I wrote the following Ruby script several years ago and have been using it often ever since on a Bioinformatics computer cluster.
It pulls out a list of hosts from the Torque queuing system qnodes
. It ssh
'es and runs a command on all the nodes. Then it prints the output and/or errors in a defined order (alphabetical sort of the hostnames).
A nice feature: results are printed immediately for the host that is next in the order.
I would like to use it as an example for a Ruby workshop. Could you please suggest best-practice and design pattern improvements?
#!/usr/bin/ruby
EXCLUDE = [/girkelab/, /biocluster/, /parrot/, /owl/]
require "open3"
# Non-interactive, no password asking, and seasonable timeouts
SSH_OPTIONS = ["-o PreferredAuthentications=publickey,hostbased,gssapi,gssapi-with-mic",
"-o ForwardX11=no",
"-o BatchMode=yes",
"-o SetupTimeOut=5",
"-o ServerAliveInterval=5",
"-o ServerAliveCountMax=2"
].join(" ")
SSH = "/usr/bin/ssh #{SSH_OPTIONS}"
MKDIR = "/bin/mkdir"
raise "Pleae give this command at least one argument" if ARGV.size < 1
COMMAND = ARGV[0..-1].join(' ')
output_o = {}
output_e = {}
IO_CONNECTIONS_TO_REMOTE_PROCESSES = {}
def on_all_nodes(&block)
nodes = []
Kernel.open('|qnodes | grep -v "^ " | grep -v "^$"') do |f|
while line = f.gets
i = line.split(' ').first
nodes.push(i) if EXCLUDE.select{|x| i =~ x}.empty?
end
end
nodes.sort.each {|n| block.call(n)}
end
# Create processes
on_all_nodes do |node|
stdin, stdout, stderr = Open3.popen3("#{SSH} #{node} \"#{COMMAND}\"")

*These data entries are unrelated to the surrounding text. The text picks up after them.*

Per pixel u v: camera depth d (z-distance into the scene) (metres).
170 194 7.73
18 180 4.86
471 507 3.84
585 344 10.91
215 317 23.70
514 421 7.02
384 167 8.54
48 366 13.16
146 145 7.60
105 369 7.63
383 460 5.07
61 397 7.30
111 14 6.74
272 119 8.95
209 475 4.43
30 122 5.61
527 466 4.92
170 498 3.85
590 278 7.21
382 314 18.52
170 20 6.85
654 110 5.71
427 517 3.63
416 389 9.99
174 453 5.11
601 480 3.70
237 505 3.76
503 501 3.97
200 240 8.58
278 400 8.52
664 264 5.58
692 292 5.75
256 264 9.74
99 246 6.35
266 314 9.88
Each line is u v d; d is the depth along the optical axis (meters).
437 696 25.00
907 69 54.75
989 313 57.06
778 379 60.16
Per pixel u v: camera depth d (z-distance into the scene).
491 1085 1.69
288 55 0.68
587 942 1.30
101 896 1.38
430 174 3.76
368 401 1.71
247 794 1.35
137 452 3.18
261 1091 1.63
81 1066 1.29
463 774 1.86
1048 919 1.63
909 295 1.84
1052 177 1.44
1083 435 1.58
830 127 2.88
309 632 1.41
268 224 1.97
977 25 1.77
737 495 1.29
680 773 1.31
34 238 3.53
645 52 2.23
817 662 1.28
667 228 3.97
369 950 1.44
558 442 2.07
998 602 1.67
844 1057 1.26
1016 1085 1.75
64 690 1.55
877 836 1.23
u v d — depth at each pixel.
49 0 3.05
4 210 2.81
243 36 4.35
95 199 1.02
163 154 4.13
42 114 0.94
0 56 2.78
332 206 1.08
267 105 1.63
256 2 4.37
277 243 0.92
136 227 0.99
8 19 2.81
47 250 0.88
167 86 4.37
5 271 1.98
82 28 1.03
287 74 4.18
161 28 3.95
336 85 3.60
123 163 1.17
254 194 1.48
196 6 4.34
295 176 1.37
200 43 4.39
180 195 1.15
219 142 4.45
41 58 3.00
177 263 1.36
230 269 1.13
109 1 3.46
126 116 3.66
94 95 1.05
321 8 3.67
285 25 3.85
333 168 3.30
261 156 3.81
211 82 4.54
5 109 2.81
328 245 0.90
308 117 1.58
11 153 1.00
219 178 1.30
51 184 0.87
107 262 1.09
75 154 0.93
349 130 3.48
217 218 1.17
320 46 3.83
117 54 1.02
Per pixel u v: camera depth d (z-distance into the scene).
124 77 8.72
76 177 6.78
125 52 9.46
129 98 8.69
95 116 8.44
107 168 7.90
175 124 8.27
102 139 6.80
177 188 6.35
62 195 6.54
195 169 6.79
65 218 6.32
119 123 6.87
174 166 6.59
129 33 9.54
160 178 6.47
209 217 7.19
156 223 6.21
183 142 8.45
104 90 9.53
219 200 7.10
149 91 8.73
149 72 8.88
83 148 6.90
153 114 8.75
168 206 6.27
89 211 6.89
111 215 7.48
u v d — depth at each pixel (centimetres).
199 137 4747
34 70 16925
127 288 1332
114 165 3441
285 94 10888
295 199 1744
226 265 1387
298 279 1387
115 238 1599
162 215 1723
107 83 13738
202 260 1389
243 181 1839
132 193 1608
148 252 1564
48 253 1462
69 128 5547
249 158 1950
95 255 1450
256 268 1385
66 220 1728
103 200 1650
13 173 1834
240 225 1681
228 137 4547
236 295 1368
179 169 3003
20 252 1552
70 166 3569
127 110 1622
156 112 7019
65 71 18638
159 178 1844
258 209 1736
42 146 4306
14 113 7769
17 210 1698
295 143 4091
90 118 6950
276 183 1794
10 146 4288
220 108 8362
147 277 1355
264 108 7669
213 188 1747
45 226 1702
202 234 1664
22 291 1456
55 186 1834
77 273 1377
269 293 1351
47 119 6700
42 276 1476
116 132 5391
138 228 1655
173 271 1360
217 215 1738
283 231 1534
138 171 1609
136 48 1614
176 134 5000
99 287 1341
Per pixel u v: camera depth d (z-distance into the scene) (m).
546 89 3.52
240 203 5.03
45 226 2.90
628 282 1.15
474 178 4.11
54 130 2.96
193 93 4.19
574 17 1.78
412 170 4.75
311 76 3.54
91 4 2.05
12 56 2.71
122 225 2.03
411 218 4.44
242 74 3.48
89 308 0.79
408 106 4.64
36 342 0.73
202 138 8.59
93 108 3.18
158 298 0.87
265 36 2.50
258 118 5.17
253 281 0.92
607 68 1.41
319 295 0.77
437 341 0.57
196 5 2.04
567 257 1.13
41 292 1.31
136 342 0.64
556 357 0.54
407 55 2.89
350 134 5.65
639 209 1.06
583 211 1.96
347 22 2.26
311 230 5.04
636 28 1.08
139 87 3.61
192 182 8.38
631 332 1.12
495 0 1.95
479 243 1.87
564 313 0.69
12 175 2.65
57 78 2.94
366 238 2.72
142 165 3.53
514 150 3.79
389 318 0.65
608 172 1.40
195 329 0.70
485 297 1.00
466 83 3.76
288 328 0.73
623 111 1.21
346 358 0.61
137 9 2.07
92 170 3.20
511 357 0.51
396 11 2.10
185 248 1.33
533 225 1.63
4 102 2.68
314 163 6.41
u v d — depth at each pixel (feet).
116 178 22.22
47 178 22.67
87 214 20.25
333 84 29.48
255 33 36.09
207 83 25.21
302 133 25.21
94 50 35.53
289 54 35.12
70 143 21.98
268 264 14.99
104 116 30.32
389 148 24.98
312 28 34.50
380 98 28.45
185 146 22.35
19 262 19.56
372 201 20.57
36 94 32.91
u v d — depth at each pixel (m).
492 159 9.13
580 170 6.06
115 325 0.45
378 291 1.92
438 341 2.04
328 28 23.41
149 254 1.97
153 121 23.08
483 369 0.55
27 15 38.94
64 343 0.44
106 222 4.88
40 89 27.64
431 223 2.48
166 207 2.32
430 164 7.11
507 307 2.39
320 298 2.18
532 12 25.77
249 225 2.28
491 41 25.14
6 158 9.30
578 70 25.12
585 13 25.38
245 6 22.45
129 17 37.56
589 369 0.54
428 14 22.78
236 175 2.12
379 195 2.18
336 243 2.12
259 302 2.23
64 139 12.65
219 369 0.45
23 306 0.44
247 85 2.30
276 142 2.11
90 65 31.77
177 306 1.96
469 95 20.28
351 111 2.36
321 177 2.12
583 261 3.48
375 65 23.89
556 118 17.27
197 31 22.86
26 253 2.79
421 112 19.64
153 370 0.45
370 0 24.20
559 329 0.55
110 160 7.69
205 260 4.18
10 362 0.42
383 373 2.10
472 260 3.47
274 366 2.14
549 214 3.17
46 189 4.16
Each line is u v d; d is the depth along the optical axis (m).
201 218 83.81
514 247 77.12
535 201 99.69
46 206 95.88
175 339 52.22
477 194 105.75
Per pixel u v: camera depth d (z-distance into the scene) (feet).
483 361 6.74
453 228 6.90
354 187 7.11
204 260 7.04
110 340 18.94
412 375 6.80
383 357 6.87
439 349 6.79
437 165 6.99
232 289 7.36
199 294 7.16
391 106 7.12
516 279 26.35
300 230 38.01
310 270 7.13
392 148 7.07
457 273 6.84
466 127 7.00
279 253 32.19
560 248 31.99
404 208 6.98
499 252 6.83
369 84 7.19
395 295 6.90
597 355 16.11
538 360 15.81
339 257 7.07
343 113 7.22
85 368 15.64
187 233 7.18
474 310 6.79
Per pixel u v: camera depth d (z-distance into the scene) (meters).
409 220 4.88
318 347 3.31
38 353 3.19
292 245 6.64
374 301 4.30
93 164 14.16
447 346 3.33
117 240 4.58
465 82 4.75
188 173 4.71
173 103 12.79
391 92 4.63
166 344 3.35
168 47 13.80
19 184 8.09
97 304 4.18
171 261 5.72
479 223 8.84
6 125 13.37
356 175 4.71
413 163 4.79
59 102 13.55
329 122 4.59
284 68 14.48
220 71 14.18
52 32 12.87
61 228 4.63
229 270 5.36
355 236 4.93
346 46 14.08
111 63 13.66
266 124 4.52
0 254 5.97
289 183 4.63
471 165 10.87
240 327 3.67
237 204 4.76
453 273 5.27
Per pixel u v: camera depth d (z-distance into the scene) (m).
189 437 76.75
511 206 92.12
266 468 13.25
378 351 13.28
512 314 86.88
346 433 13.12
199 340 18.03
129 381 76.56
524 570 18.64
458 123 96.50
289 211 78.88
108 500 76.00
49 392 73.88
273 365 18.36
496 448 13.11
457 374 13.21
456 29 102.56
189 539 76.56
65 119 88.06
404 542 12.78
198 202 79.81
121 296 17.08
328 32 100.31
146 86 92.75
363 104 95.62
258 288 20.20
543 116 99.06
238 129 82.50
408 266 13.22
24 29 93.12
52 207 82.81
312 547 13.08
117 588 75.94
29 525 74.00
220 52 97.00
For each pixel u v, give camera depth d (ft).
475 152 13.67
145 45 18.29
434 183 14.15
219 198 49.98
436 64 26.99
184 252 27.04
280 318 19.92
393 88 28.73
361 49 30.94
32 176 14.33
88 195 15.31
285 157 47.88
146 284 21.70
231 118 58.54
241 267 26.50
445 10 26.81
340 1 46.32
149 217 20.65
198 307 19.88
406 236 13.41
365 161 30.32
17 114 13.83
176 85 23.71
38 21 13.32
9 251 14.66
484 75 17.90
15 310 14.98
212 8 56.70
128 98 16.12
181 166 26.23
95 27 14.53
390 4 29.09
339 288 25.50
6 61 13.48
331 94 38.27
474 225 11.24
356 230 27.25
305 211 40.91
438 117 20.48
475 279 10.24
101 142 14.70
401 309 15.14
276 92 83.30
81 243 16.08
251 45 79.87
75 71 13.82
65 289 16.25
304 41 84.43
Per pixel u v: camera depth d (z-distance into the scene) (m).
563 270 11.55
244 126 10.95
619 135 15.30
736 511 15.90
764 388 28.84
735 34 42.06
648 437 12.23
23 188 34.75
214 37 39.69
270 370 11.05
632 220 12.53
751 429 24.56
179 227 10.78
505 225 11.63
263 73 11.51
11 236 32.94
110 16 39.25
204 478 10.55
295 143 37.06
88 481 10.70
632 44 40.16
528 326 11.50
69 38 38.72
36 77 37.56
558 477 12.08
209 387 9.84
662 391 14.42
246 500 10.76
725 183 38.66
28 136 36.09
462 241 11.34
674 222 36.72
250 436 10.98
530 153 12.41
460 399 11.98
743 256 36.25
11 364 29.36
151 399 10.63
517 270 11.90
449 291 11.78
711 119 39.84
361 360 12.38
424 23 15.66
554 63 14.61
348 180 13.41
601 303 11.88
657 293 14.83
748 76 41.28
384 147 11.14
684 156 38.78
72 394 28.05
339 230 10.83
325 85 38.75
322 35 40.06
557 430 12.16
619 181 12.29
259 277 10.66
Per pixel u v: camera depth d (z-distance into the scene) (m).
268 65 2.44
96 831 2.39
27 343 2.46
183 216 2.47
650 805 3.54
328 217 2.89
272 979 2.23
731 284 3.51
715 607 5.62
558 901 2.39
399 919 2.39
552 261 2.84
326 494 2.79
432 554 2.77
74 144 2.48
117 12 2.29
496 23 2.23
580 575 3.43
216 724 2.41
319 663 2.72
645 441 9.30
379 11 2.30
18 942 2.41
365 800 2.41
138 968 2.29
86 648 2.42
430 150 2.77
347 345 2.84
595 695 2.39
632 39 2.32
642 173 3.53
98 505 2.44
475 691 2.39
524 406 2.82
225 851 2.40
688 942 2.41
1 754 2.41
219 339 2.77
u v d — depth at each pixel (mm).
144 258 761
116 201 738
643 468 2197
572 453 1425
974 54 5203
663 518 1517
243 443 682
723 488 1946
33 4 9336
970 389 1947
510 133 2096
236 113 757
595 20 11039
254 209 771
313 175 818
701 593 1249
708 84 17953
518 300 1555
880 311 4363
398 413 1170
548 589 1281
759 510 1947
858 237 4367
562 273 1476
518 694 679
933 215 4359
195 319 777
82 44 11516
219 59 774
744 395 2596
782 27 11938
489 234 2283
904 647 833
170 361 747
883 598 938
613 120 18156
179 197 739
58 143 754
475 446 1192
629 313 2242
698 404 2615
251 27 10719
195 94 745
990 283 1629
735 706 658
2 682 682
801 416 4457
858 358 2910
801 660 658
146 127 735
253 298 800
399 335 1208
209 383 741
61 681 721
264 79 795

IO_CONNECTIONS_TO_REMOTE_PROCESSES[node] = [stdin, stdout, stderr]
end
has_remote_errors = false
# Collect results
on_all_nodes do |node|
stdin, stdout, stderr = IO_CONNECTIONS_TO_REMOTE_PROCESSES[node]
stdin.close
e_thread = Thread.new do
while line = stderr.gets
line.chomp!
STDERR.puts "#{node} ERROR: #{line}"
has_remote_errors = true
end
end
o_thread = Thread.new do
while line = stdout.gets
line.chomp!
puts "#{node} : #{line}"
end
end
# Let the threads finish
t1 = nil
t2 = nil
while [t1, t2].include? nil
if t1.nil?
t1 = e_thread.join(0.1) # Gives 1/10 of a second to STDERR
end
if t2.nil?
t2 = o_thread.join(0.1) # Give 1/10 of a second to STDOUT
end
end
end
exit(1) if has_remote_errors